→ Задания
a: Обновите часть отрывка, которая начинается со слов «Это вопрос не только» и заканчивается словами «нравственный, экзистенциальный. Спасибо.», заменив в ней «войны» на «мира».
b: Перечислите все, что говорящий в начале отрывка называет предметом своей ненависти.
c: Подхватите отрывок о пацифизме и вступлении Турции в Европейский Союз и продолжите его после последнего предложения.

→ Предложенный отрывок
+ + + + +

Это вопрос не только к вам, это вопрос, который я задам себе, потому что я сам ненавижу армию, насилие, форму, казарму, я не пойду это делать, это должен делать кто-то другой. Я не знаю, что мне сказать в таких  вопросах: пацифист я или сторонник войны. Не в том смысле, что я хочу от вас ответа: «Как же вы непоследовательны». Я хочу спросить: как вы себя психологически и экзистенциально ощущаете при такой перемене ролей, когда вы можете влиять на поведение людей, принимать решение о начале войны, на фоне молодости 1968 г.? Как эту проблему вообще решить в реальной социальной жизни, в реальной политике? Это вопрос не столько политический, сколько нравственный, экзистенциальный. Спасибо.

Кон-Бендит: Прежде всего, коснемся Турции. На прошлой неделе я был в Стамбуле и встречался там с писателем Орханом Памуком. Не знаю, знаком ли вам этот писатель, он сейчас подвергается гонениям в Турции хотя бы потому, что решительно выступил против того геноцида армян, который в свое время совершила Турция. Таким образом, я констатирую, что вы абсолютно правы в том смысле, что пока Турция не решит "курдскую проблему" в положительном смысле, пока не будут эмансипированы женщины, пока не будут признаны те зверства, которые в свое время были совершены против армянского народа, естественно, Турция не будет принята в Европейский Союз.

+ + + + +

→ Исходные данные

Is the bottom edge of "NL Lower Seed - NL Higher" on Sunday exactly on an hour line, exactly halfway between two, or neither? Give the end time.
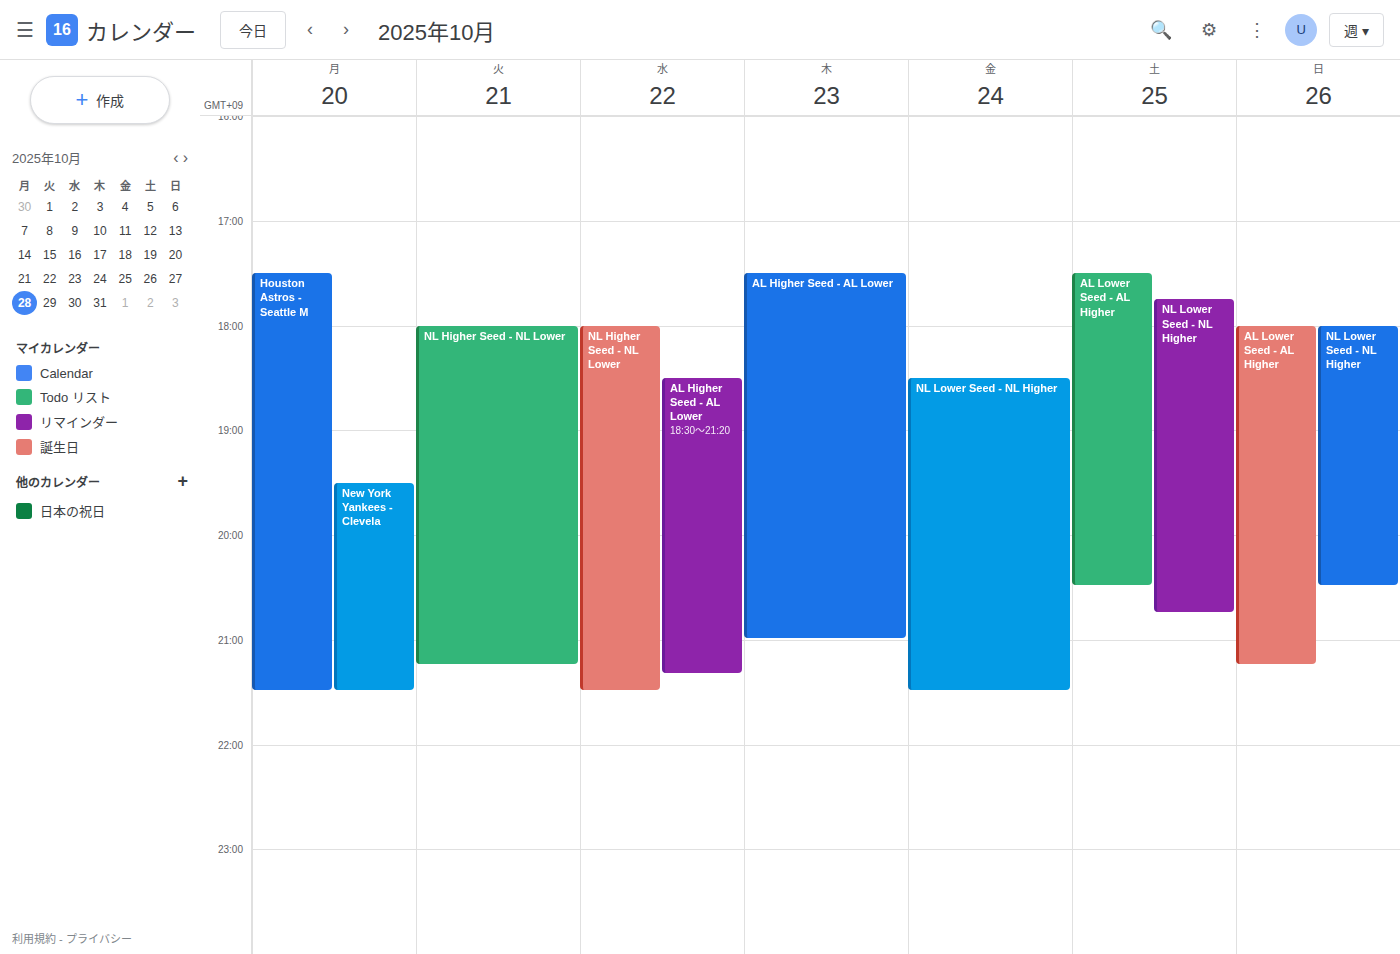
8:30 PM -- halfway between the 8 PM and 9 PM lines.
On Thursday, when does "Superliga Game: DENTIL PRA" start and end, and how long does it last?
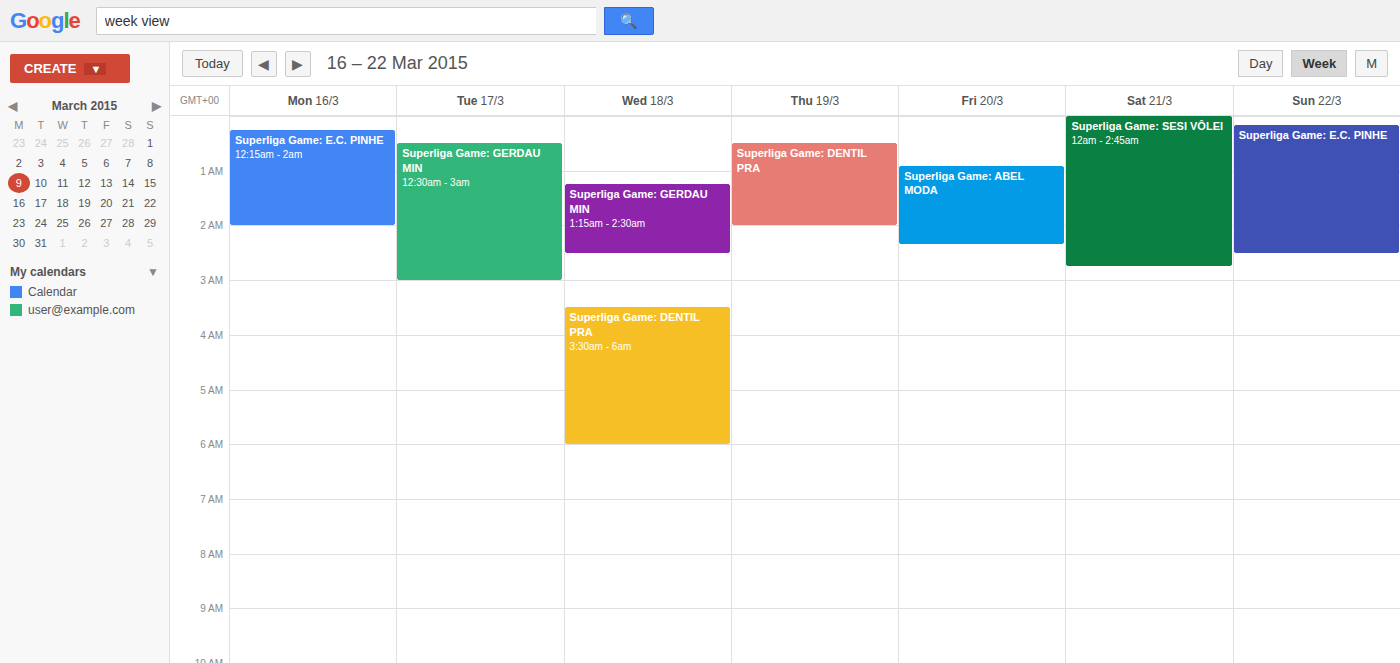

+ + + + +

→ Ожидаемые ответы
a:
Это вопрос не только к вам, это вопрос, который я задам себе, потому что я сам ненавижу армию, насилие, форму, казарму, я не пойду это делать, это должен делать кто-то другой. Я не знаю, что мне сказать в таких  вопросах: пацифист я или сторонник мира. Не в том смысле, что я хочу от вас ответа: «Как же вы непоследовательны». Я хочу спросить: как вы себя психологически и экзистенциально ощущаете при такой перемене ролей, когда вы можете влиять на поведение людей, принимать решение о начале мира, на фоне молодости 1968 г.? Как эту проблему вообще решить в реальной социальной жизни, в реальной политике? Это вопрос не столько политический, сколько нравственный, экзистенциальный. Спасибо.

b: армию, насилие, форму, казарму

c:
Что касается этого писателя, армян, которые проживают в Турции, турецких женщин (я в первую очередь говорю об интеллектуальной элите), речь идет о том, что в ближайшие десятилетия должны произойти какие-то очень резкие, существенные перемены в жизни турецкого общества, и тогда Турция будет принята.

В Стамбуле недавно прошла конференция, которая была бы запрещена некоторое время назад. Эта конференция была посвящена теме «Геноцид по отношению к армянскому народу». И впервые турецкие историки, которые принимали участие в этой конференции, признали, что это действительно имело место, что это был геноцид. Представьте себе, что это было признано не где-нибудь, а именно в Турции. Ведь никто не говорит о том, что Турция сегодня или завтра будет принята в Евросоюз – как минимум, 10-15 лет отделяют, наверное, нас от этого события - при условии, что мы будем очень внимательно отслеживать то, что происходит в Турции, изменится ли там что-нибудь в положительную сторону.

Реплика из зала: В наших российских масс-медиа это выглядит так, что это будет завтра-послезавтра…

Кон-Бендит: Это не соответствует действительности, по крайней мере, я говорю со своей точки зрения. Речь идет о принятом решении, предполагающем начало переговоров о вступлении Турции. Срок этих переговоров определен в 10-15 лет – это как минимум. По истечении этого срока европейцы, как и турки, будут решать вопрос, вступать ли Турции, принимать ее или нет. Кроме того, было сказано, что к тому моменту те политики, которые сейчас играют решающую роль, уже не будут находится у кормила власти.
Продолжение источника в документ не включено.